══ TRECHO DE ORIGEM

Ocorre que a Lei nº 9.504/97 (Lei das Eleições – LE) estabelece, dentre outras normas voltadas para a realização de eleições, condutas vedadas aos agentes públicos quando da realização desses eventos. Dentre essas condutas está a distribuição gratuita de bens ou, em termos jurídicos mais precisos, as doações administrativas.
O objetivo deste estudo é analisar o sentido e alcance dessa vedação segundo o entendimento do Tribunal Superior Eleitoral (TSE), a fim de orientar os agentes públicos sobre a forma de proceder nos anos de eleição, que, em nosso País, ocorrem a cada dois anos. Portanto, a cada dois anos o gestor público tem que lidar com uma série de restrições, administrando os órgãos e entidades com mais cautela do que aquela ordinariamente exigível.
As doações públicas e as eleições
As doações públicas são espécies de alienação e, como tal, sujeitam-se aos procedimentos de licitação ou sua dispensa aplicáveis a todo e qualquer contrato administrativo (art. 37, XXI, da Constituição Federal – CF). Esse tipo de contrato foi tratado, dentre outras normas, pela Lei nº 8.666/93 (Lei de Licitações e Contratos – LLC), que a propósito veicula um rol bastante extenso de casos de licitação dispensada (art. 17).
Trata-se de espécie de contrato bastante comum, utilizado pela Administração para realizar diversos tipos de política pública, como regularização fundiária de interesse social (art. 17, I, h, LLC), auxiliar a realização de atividades de outro ente público (art. 17, I, b, LLC), dentre outras atividades de interesse público reconhecidas pela Administração.
Quando da realização de eleições, no entanto, o controle sobre os atos e contratos administrativos realizados aumenta, com vistas a preservar a igualdade entre os candidatos. Essas restrições e controles visam evitar que o atual governante utilize-se do poder político que detém em prejuízo de outro candidato, com finalidade eleitoreira.
O tema das condutas vedadas em período de eleições insere-se nesse contexto. O poder de livre administração do gestor fica limitado pelo que dispõe o art. 73 da LE, que na sua cabeça assim preceitua: “Art. 73. São proibidas aos agentes públicos, servidores ou não, as seguintes condutas tendentes a afetar a igualdade de oportunidades entre candidatos nos pleitos eleitorais: [...]” (sublinhamos). Em oito incisos e treze parágrafos, a referida Lei traça a espinha dorsal do tema referente às condutas vedadas, definindo o que entende por agente público (§1º), delimitando o âmbito de aplicação de algumas condutas vedadas (§§2º e 3º) e especificando outras questões.

════
══ LINHAS EXIBIDAS

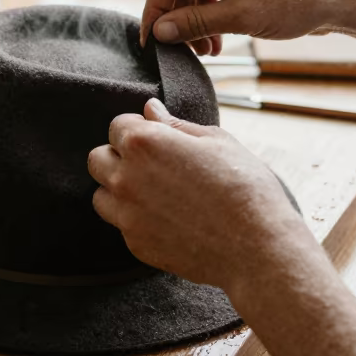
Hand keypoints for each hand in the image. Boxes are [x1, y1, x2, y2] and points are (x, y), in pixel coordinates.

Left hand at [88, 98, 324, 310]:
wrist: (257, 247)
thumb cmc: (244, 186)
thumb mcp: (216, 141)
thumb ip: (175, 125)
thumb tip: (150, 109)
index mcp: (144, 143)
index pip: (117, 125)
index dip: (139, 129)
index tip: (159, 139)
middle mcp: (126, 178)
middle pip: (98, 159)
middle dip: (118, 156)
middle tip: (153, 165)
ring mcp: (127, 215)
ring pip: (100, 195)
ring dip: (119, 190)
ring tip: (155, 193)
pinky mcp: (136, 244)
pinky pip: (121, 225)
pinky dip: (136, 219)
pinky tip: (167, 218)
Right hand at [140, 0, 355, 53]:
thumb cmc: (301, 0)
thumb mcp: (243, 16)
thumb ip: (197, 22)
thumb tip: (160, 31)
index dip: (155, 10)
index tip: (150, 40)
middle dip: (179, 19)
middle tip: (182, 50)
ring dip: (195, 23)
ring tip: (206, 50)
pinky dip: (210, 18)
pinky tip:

════
══ LINHAS EXIBIDAS

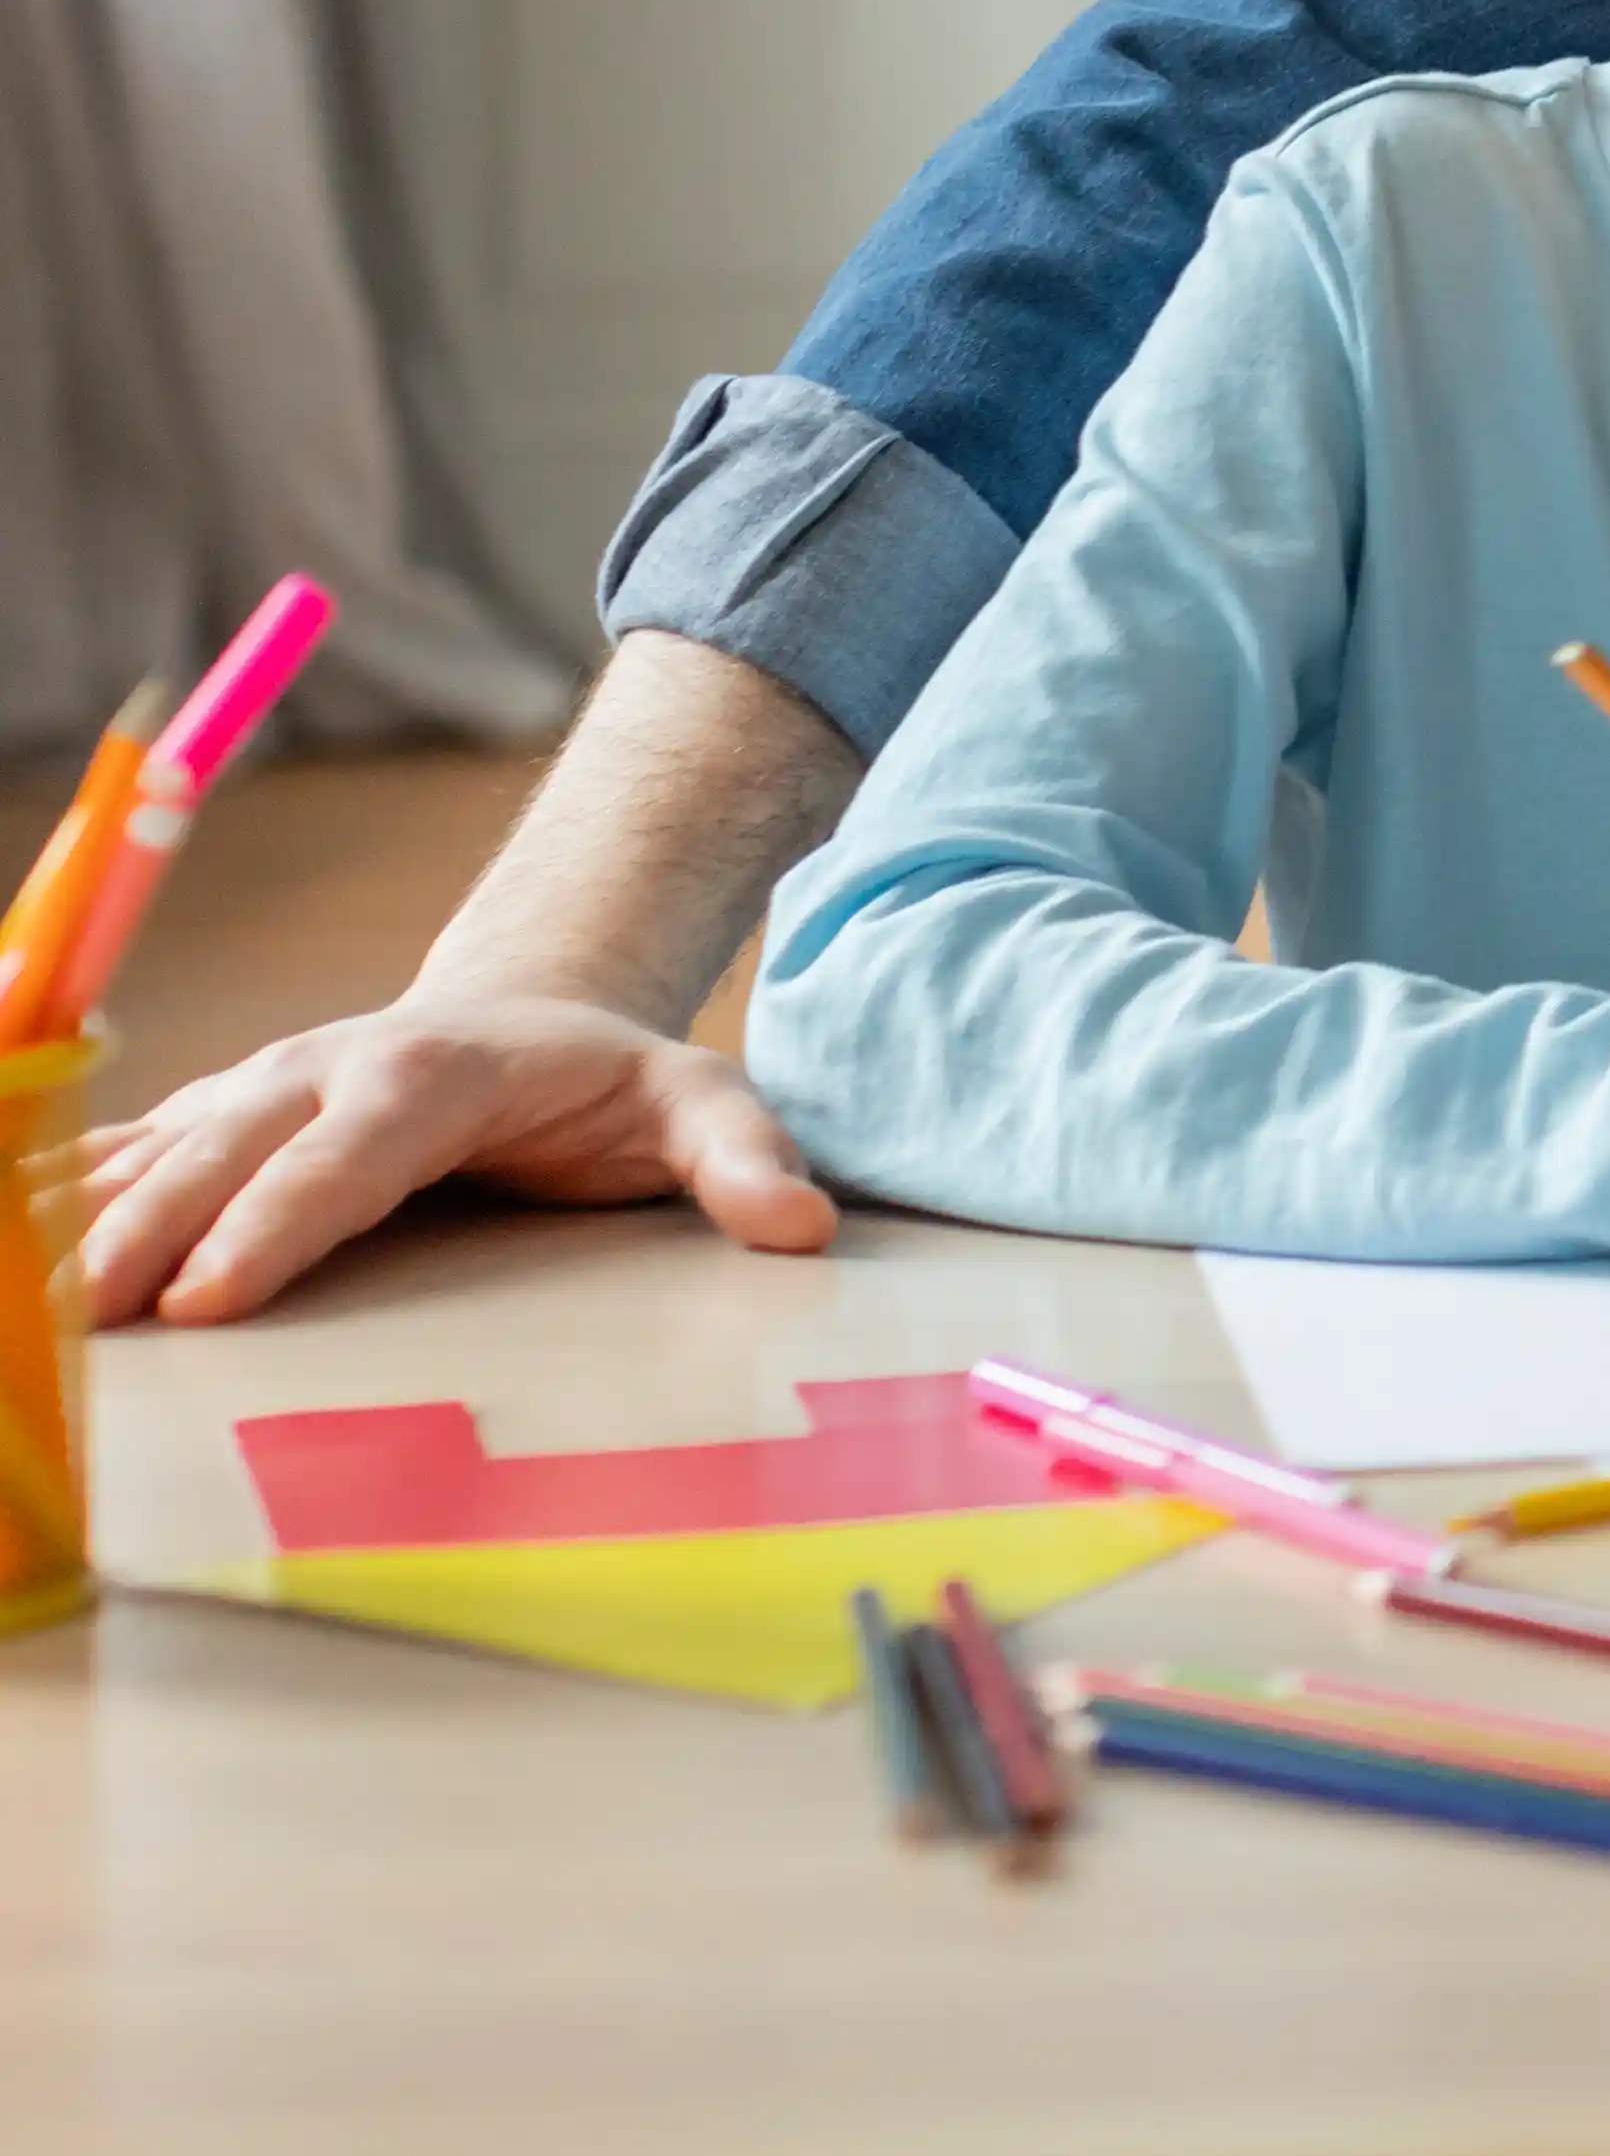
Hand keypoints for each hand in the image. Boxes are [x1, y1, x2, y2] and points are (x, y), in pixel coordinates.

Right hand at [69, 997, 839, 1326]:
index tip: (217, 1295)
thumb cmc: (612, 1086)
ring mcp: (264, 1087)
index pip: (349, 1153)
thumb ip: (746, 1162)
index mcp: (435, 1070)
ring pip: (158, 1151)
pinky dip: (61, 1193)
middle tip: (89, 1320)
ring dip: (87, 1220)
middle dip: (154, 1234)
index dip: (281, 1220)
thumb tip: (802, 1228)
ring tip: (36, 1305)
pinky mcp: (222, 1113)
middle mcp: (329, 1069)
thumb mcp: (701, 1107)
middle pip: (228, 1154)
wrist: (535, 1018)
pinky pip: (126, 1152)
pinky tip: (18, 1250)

════
══ LINHAS EXIBIDAS

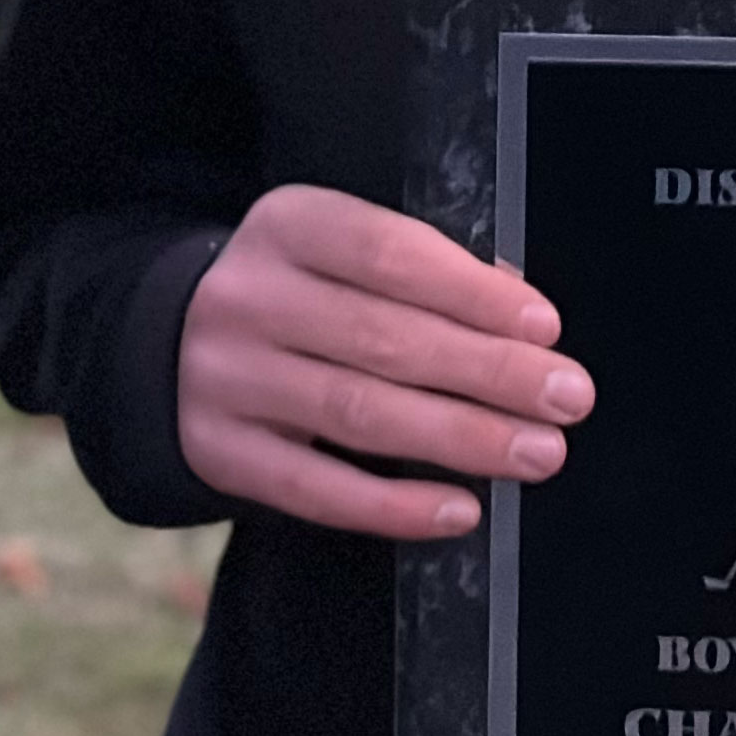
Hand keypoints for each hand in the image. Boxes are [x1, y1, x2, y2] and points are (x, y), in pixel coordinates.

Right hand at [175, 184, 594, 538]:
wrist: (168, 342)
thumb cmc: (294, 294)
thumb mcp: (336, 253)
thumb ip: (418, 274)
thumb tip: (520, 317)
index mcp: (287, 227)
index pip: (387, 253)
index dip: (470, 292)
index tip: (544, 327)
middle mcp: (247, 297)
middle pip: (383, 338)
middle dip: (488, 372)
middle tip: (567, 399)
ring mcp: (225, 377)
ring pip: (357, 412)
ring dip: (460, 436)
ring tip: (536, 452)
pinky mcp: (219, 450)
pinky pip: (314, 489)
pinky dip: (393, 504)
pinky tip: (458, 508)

════

**TAREFAS A CUMPRIR:**
a - Resuma o trecho sobre doações públicas em período eleitoral em duas frases.
b - Extraia do trecho sobre doações públicas em período eleitoral, sem qualquer alteração, a passagem que vai de "O tema das condutas" até "especificando outras questões.".
c - Conforme o trecho sobre doações públicas em período eleitoral, com que frequência ocorrem as eleições no País?
Baseie-se exclusivamente no trecho.

**RESPOSTAS EM ORDEM:**
a - A Lei nº 9.504/97 proíbe aos agentes públicos certas condutas durante as eleições, entre elas a distribuição gratuita de bens, ou doações administrativas, e o estudo busca analisar o sentido e o alcance dessa vedação segundo o TSE para orientar os gestores. Embora as doações públicas sejam contratos comuns sujeitos à licitação ou à sua dispensa, o controle sobre elas aumenta em período eleitoral para preservar a igualdade entre os candidatos, e o art. 73 da LE limita o poder de livre administração do gestor.

b -
O tema das condutas vedadas em período de eleições insere-se nesse contexto. O poder de livre administração do gestor fica limitado pelo que dispõe o art. 73 da LE, que na sua cabeça assim preceitua: “Art. 73. São proibidas aos agentes públicos, servidores ou não, as seguintes condutas tendentes a afetar a igualdade de oportunidades entre candidatos nos pleitos eleitorais: [...]” (sublinhamos). Em oito incisos e treze parágrafos, a referida Lei traça a espinha dorsal do tema referente às condutas vedadas, definindo o que entende por agente público (§1º), delimitando o âmbito de aplicação de algumas condutas vedadas (§§2º e 3º) e especificando outras questões.

c - A cada dois anos.